*** Excerpted passage ***
In this example, there are 5 chlorine (Cl2) molecules and 6 Na atoms. The equation states that two Na atoms would react with one chlorine molecule. Thus, only three molecules of chlorine is needed for 6 Na atoms. The rest of the chlorine molecules are in excess and will remain unreacted.

Example: 50.0g of Na reacts with 53.5g of Cl2. Which one is in excess and by how many grams?

Step 1: Write a balanced equation.

2Na + 1Cl₂ -->2NaCl

Step 2: Convert each reactant to the product. The one who produces the smaller amount of product will be the actual amount produced.

50.0g Na x 1mol Na/23.0g Na x 2mol NaCl/2mol Na x 58.5g NaCl/1mol NaCl

= 127.17g NaCl

53.5g Cl₂  x 1mol  Cl₂/71.0g Cl₂ x 2mol NaCl/1mol Cl₂ x 58.5g NaCl/1mol NaCl

= 88.16g NaCl <---- the actual product

(Cl2 is limited reactant because it limits the product produced)

Step 3: Convert the limiting reactant to the excess reactant to find out how much of the excess would be sufficient to react with 53.5g of Cl2.

53.5g Cl₂  x 1mol  Cl₂/71.0g Cl₂ x 2mol Na/1mol Cl₂ x 23.0g Na/1mol Na

= 34.7g Na is needed in order to create the actual product

Step 4: Subtract the amount of the excess reactant that is reacted with (or needed) from the amount that it started with before the reaction has taken place to get the excess amount.

50.0g Na - 34.7g Na = 15.3g Na is in excess.

Think you got the hang of it? Here are some practice problems for you: (have fun *evil smile*)

1) How many grams of CaCl2 will be formed when 24.3g of Ca reacts wieh 32.6g of Cl2? Which is the limiting and excess, by how much?
2) Given the balnced equation: Pb + F --> PbF2. How many grams of lead(II) flouride will be produced? Which is in excess and by how much?
3) If 20g of Beryllium is reacted with 35g of Sodium Oxide...
  a) Write the balanced equation.
  b) How much beryllium oxide can be formed?
  c) What is the limiting reactant.

STOICHIOMETRY

STOICHIOMETRY!!!! 

(Like seriously, I could not pronounce this word at the beginning...)



Anywayyyyy WHAT does this weird word actaully mean???
Well, we all know that "metry"means measurement right?? (if not, well now you know)
And "stoichio" means element in Greek! 
So PUT IT ALL TOGETHER, you get....the measurments of elements!!!! That's what Stoichiometry means. :)

- Stoichiometry is all about the quantities of the substance that are produced by chemical reactions.
- It shows the quantitive relationship with the products and the reactants in a chemical reaction.

For example: 

4NH3 + 5O2 ---> 6H2O + 4NO

= 4 molecules of NH3/moles react with 5 molecules of 02/mole of 02 to produce 6 molecules of H2O/moles of H20 and 4 molecules of NO/moles of NO

SOOO...
*** Given material ***
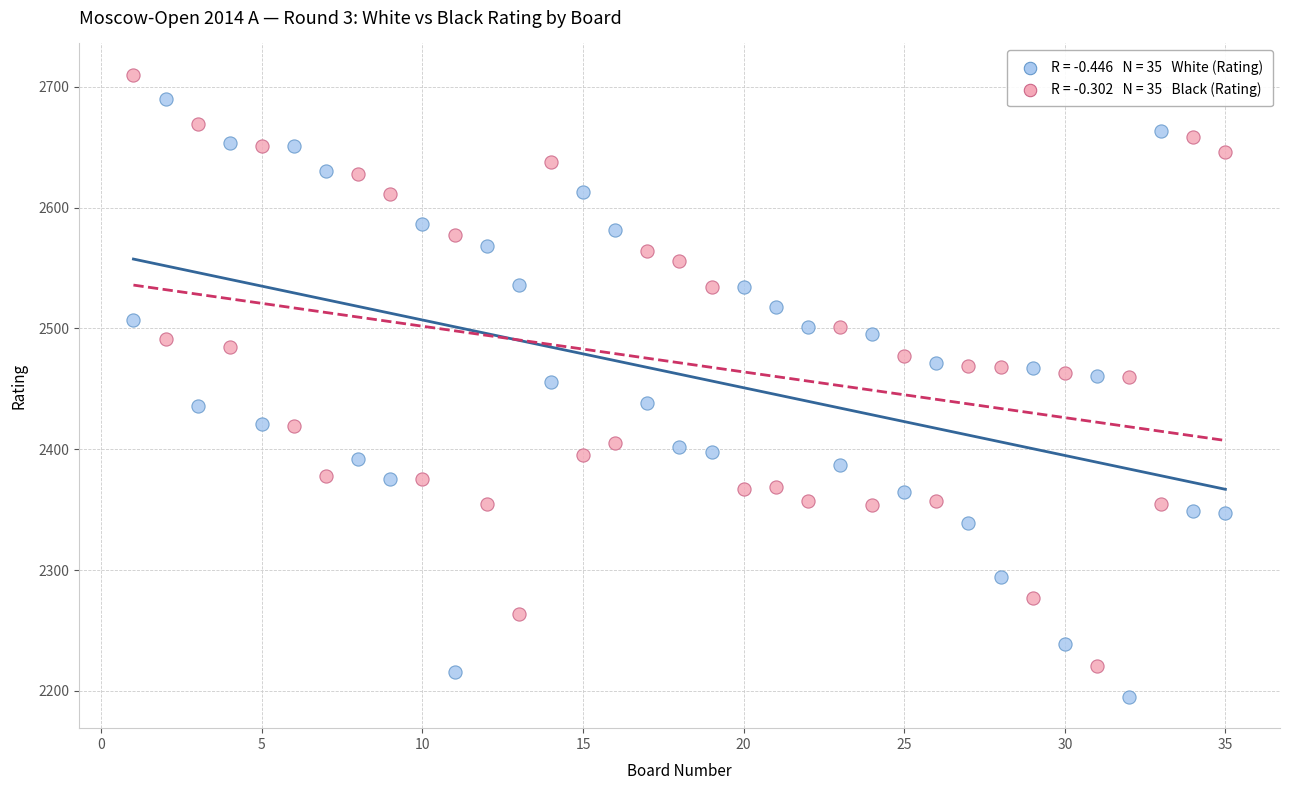

Across all data points, what is the range of Y values (max minus min)?

515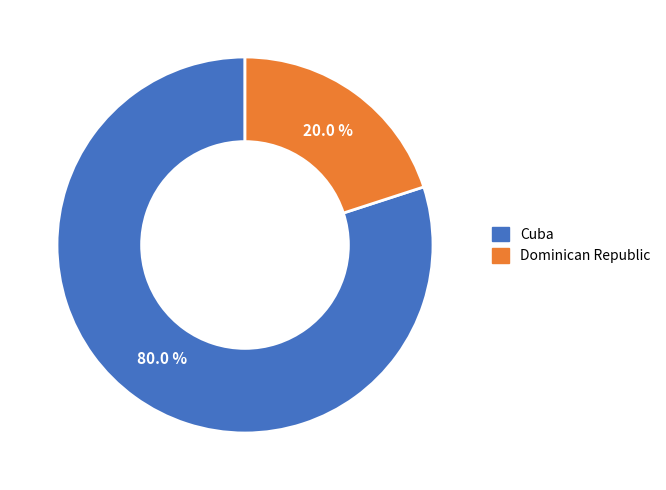

Which has a higher value, Cuba or Dominican Republic?

Cuba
***
## Task statement
Answer from the stoichiometry post:
(a) In the first example, with 5 chlorine molecules and 6 Na atoms, how many chlorine molecules are needed for the 6 Na atoms?
(b) In the worked example of 50.0g of Na reacting with 53.5g of Cl₂, how many grams of Na are in excess?
(c) What does "stoichio" mean in Greek?
None of the data is needed here.

## Answer box
(a) Three chlorine molecules.
(b) 15.3g of Na.
(c) Element.